6. Formal Guarantees, Countermeasures, and Future Directions

Advanced formal verification and defense architectures are recommended:

  • Formal Trustless Execution Guarantees: Trace-Net’s reachability and knowledge model ensure that no sequence of actions (including adversarial blockchain reorganizations and cryptographic subprotocol manipulations) can deny honest participants a safe, non-rug-pulled outcome prior to commit (Chiang, 2020).
  • Integrated Defensive Frameworks: Protocol-level defenses, like those embedded in Rugsafe, provide cryptoeconomic insurance, vault-based recovery, and supply regulation mechanisms that help communities reclaim value even after contract-level rug pulls are executed (PHarr et al., 8 Jul 2025).
  • Mitigation Strategies: For developers: enforce renounceOwnership, multi-sig for critical paths, and thorough source code audits; for platforms: require source code verification, autonomous static checks, and risk flagging prior to listing (Pathade et al., 9 Jun 2025, Lin et al., 3 Mar 2024).
  • Dynamic, Data-Fused Detection: Fused code and transaction analysis, real-time knowledge graph enrichment (such as Kosmosis, integrating blockchain and social/social media signals (Stangl et al., 30 May 2024)) and learning-based fusion models are essential for defense against evolving scam strategies.
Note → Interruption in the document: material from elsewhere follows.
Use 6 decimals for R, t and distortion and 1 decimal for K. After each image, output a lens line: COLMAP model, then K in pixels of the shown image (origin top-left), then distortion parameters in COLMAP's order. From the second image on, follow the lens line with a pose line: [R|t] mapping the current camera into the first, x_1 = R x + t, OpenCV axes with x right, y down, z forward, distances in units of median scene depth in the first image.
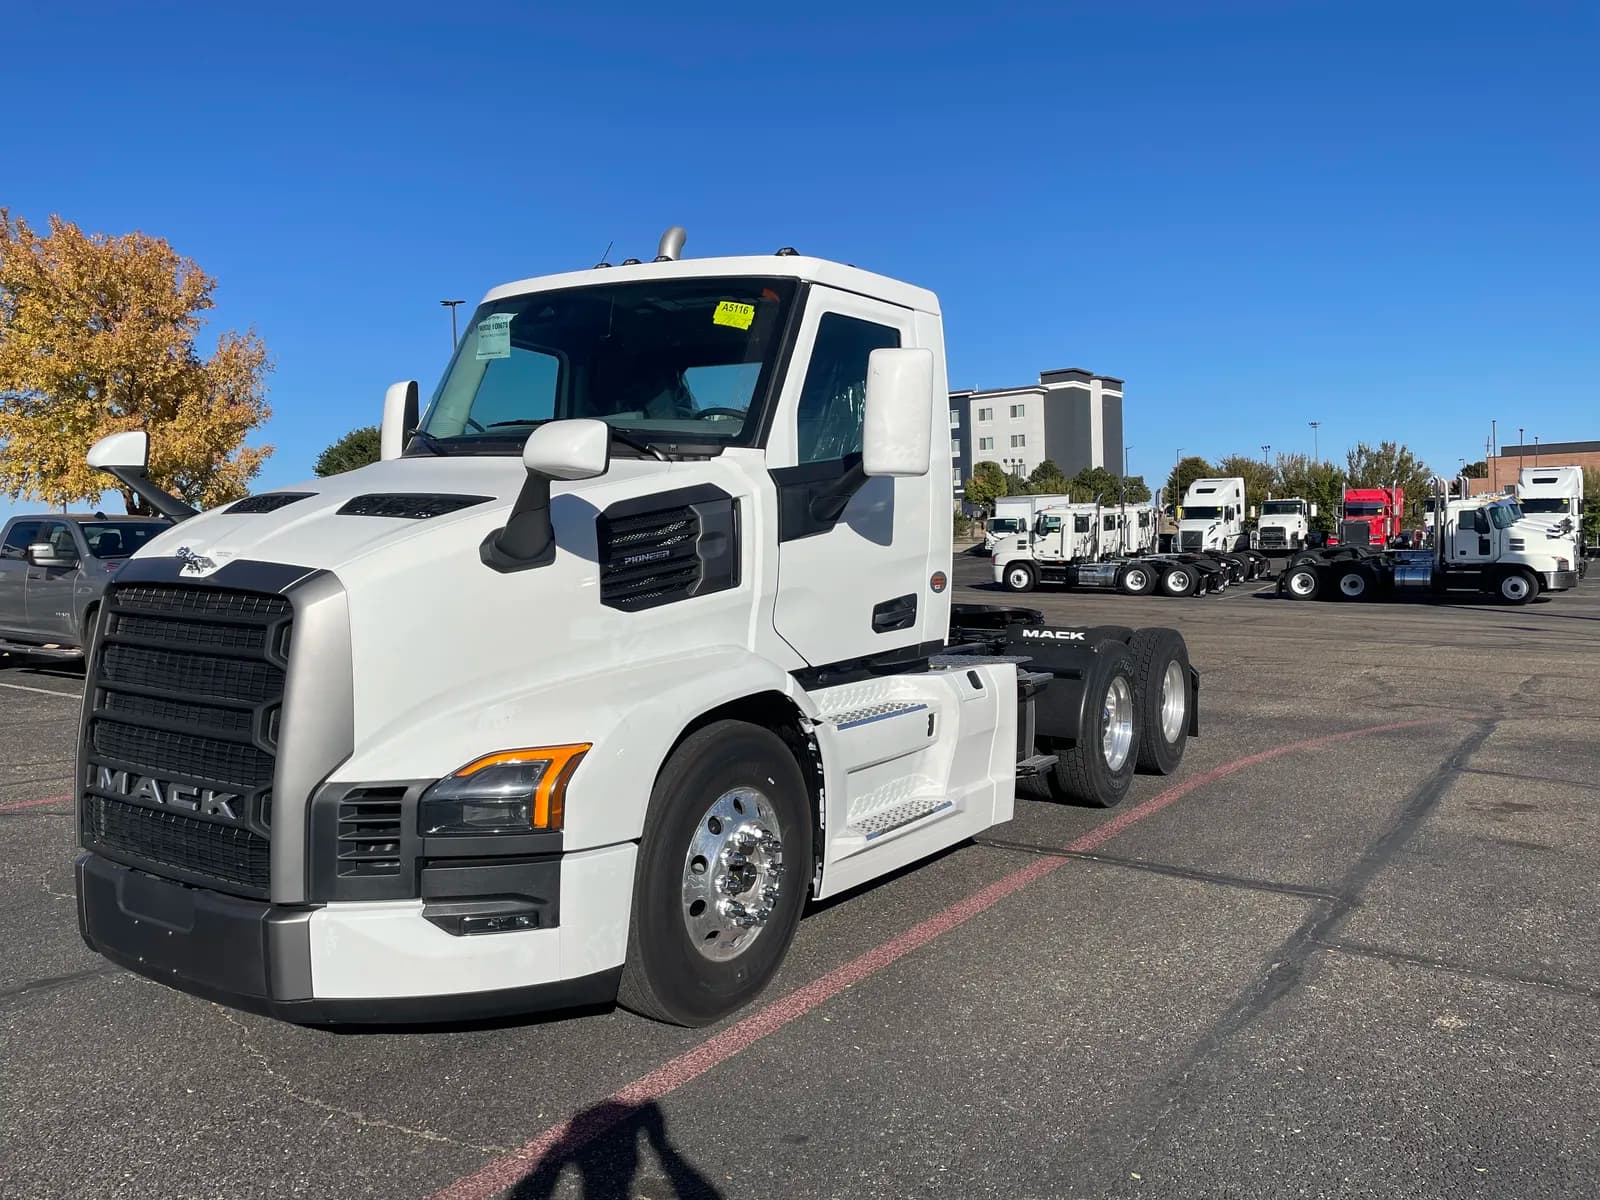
lens RADIAL K [[1149.6, 0, 798.3], [0, 1149.6, 592.1], [0, 0, 1]] dist [0.059187, -0.041801]
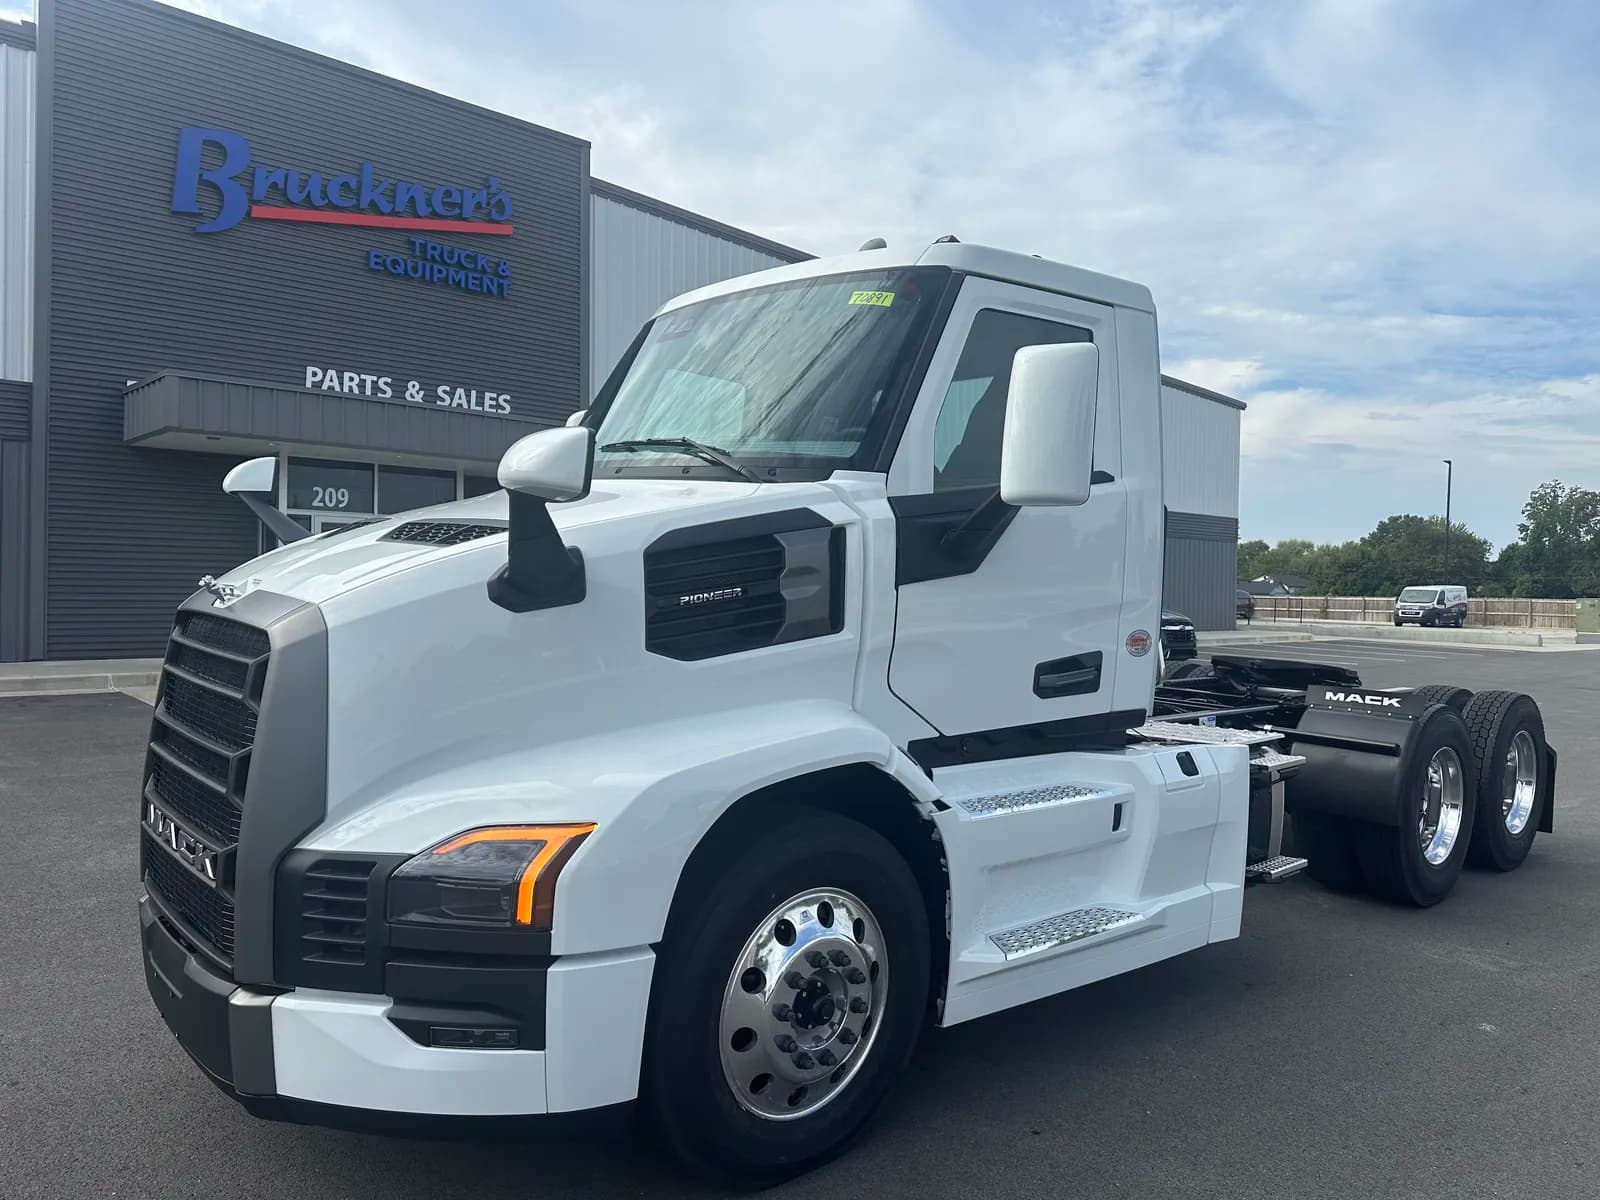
lens RADIAL K [[1149.6, 0, 818.5], [0, 1149.6, 589.1], [0, 0, 1]] dist [0.059187, -0.041801]
pose [[0.966650, 0.027877, -0.254578, 0.162599], [-0.036615, 0.998890, -0.029649, -0.015505], [0.253469, 0.037982, 0.966598, 0.224045]]
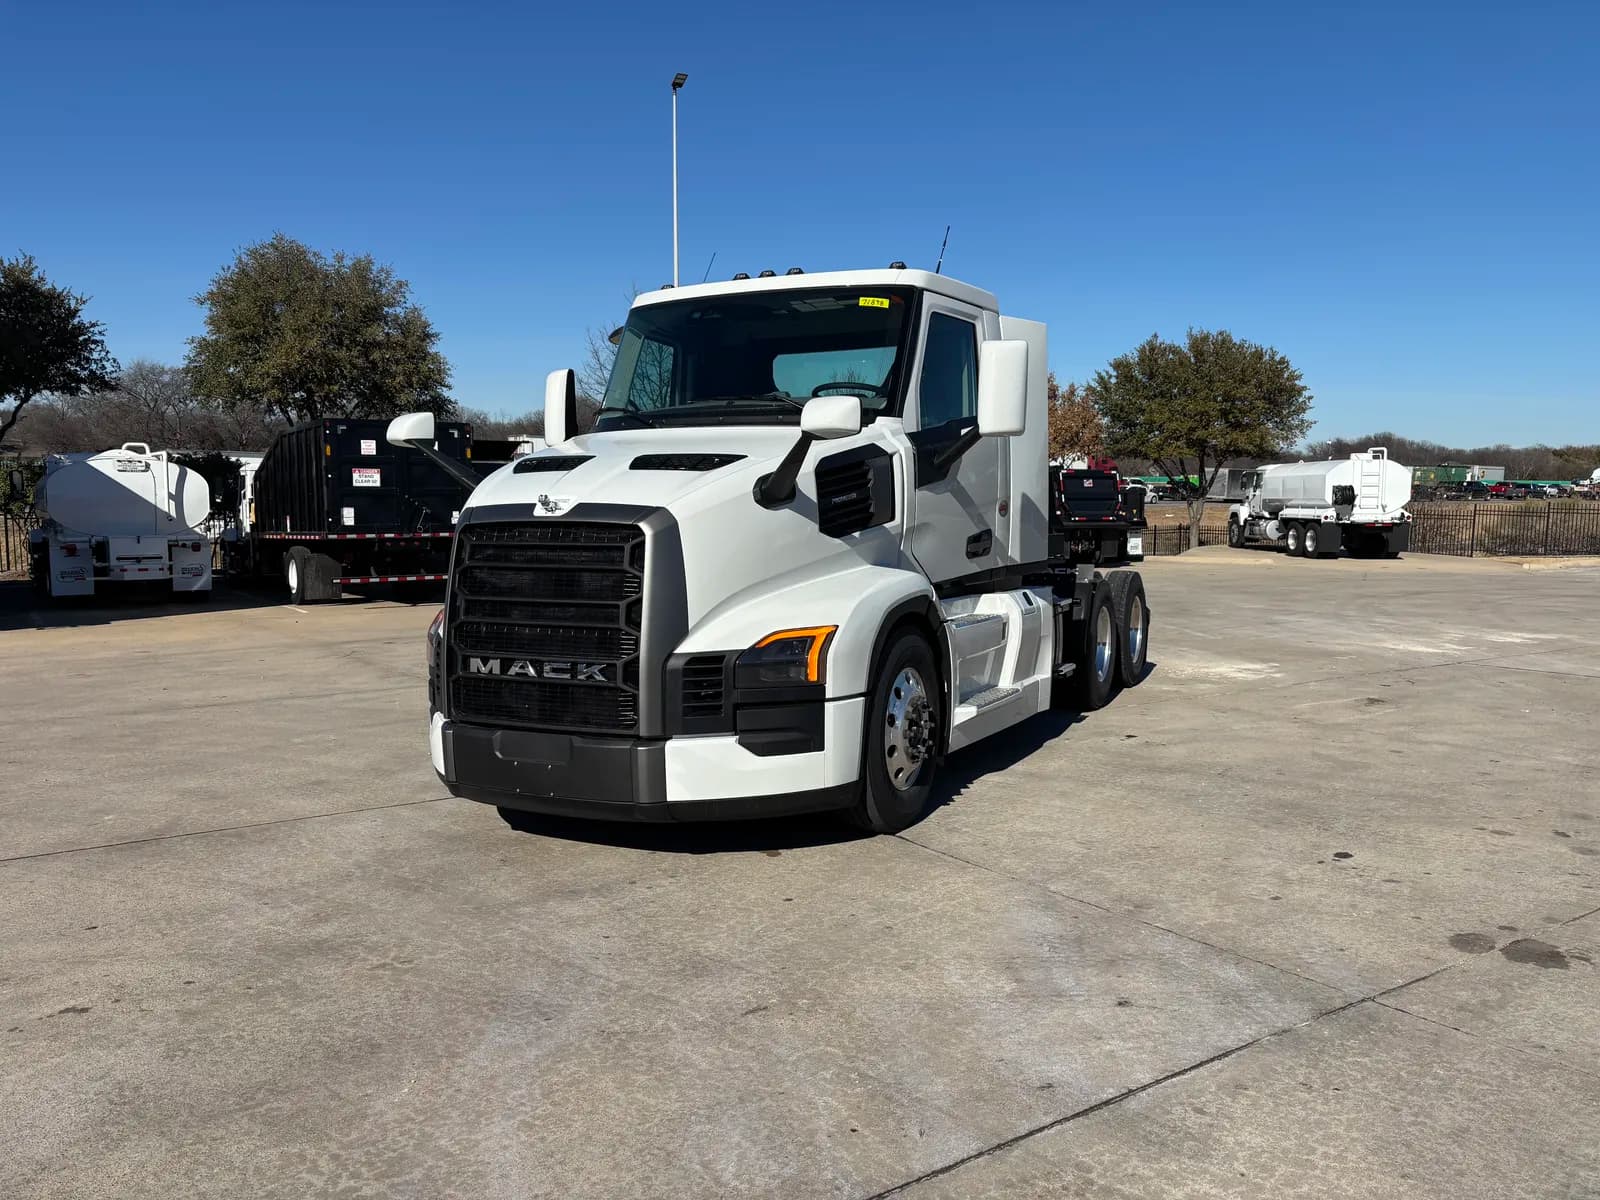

In summary, contract-related rug pulls comprise a distinct, code-level attack surface in DeFi and NFT protocols. Their detection hinges on hybrid semantic, static, and transactional analysis, while their mitigation requires both technical and cryptoeconomic innovation. As rug pull typologies broaden and attackers iterate, comprehensive dataset curation, enhanced tool coverage, and rigorous formal modeling will remain the backbone of the research and operational response to these systemic threats.